YOUR ASSIGNMENT
Give every line below again, exactly as it appears.

GIVEN DATA
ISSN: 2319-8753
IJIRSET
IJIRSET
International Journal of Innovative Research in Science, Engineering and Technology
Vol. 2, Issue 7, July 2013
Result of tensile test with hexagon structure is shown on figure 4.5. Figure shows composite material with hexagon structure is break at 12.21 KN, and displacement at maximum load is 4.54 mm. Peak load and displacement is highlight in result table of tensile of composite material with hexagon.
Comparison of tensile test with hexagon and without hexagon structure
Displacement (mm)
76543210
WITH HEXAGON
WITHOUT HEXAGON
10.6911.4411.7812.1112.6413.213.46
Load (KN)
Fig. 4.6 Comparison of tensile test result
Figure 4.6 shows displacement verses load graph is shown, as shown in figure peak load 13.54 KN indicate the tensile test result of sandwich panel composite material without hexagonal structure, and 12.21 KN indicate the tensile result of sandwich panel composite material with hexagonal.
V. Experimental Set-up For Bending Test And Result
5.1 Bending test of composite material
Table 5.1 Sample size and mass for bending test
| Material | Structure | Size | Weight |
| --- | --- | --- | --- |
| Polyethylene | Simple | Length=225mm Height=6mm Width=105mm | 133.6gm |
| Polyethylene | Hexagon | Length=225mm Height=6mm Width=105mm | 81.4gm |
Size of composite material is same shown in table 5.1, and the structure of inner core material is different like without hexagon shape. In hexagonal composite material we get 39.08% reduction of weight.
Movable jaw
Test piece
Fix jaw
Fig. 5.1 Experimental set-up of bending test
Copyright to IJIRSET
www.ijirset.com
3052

FINISHED TASK
ISSN: 2319-8753
IJIRSET
IJIRSET
International Journal of Innovative Research in Science, Engineering and Technology
Vol. 2, Issue 7, July 2013
Result of tensile test with hexagon structure is shown on figure 4.5. Figure shows composite material with hexagon structure is break at 12.21 KN, and displacement at maximum load is 4.54 mm. Peak load and displacement is highlight in result table of tensile of composite material with hexagon.
Comparison of tensile test with hexagon and without hexagon structure
Displacement (mm)
76543210
WITH HEXAGON
WITHOUT HEXAGON
10.6911.4411.7812.1112.6413.213.46
Load (KN)
Fig. 4.6 Comparison of tensile test result
Figure 4.6 shows displacement verses load graph is shown, as shown in figure peak load 13.54 KN indicate the tensile test result of sandwich panel composite material without hexagonal structure, and 12.21 KN indicate the tensile result of sandwich panel composite material with hexagonal.
V. Experimental Set-up For Bending Test And Result
5.1 Bending test of composite material
Table 5.1 Sample size and mass for bending test
| Material | Structure | Size | Weight |
| --- | --- | --- | --- |
| Polyethylene | Simple | Length=225mm Height=6mm Width=105mm | 133.6gm |
| Polyethylene | Hexagon | Length=225mm Height=6mm Width=105mm | 81.4gm |
Size of composite material is same shown in table 5.1, and the structure of inner core material is different like without hexagon shape. In hexagonal composite material we get 39.08% reduction of weight.
Movable jaw
Test piece
Fix jaw
Fig. 5.1 Experimental set-up of bending test
Copyright to IJIRSET
www.ijirset.com
3052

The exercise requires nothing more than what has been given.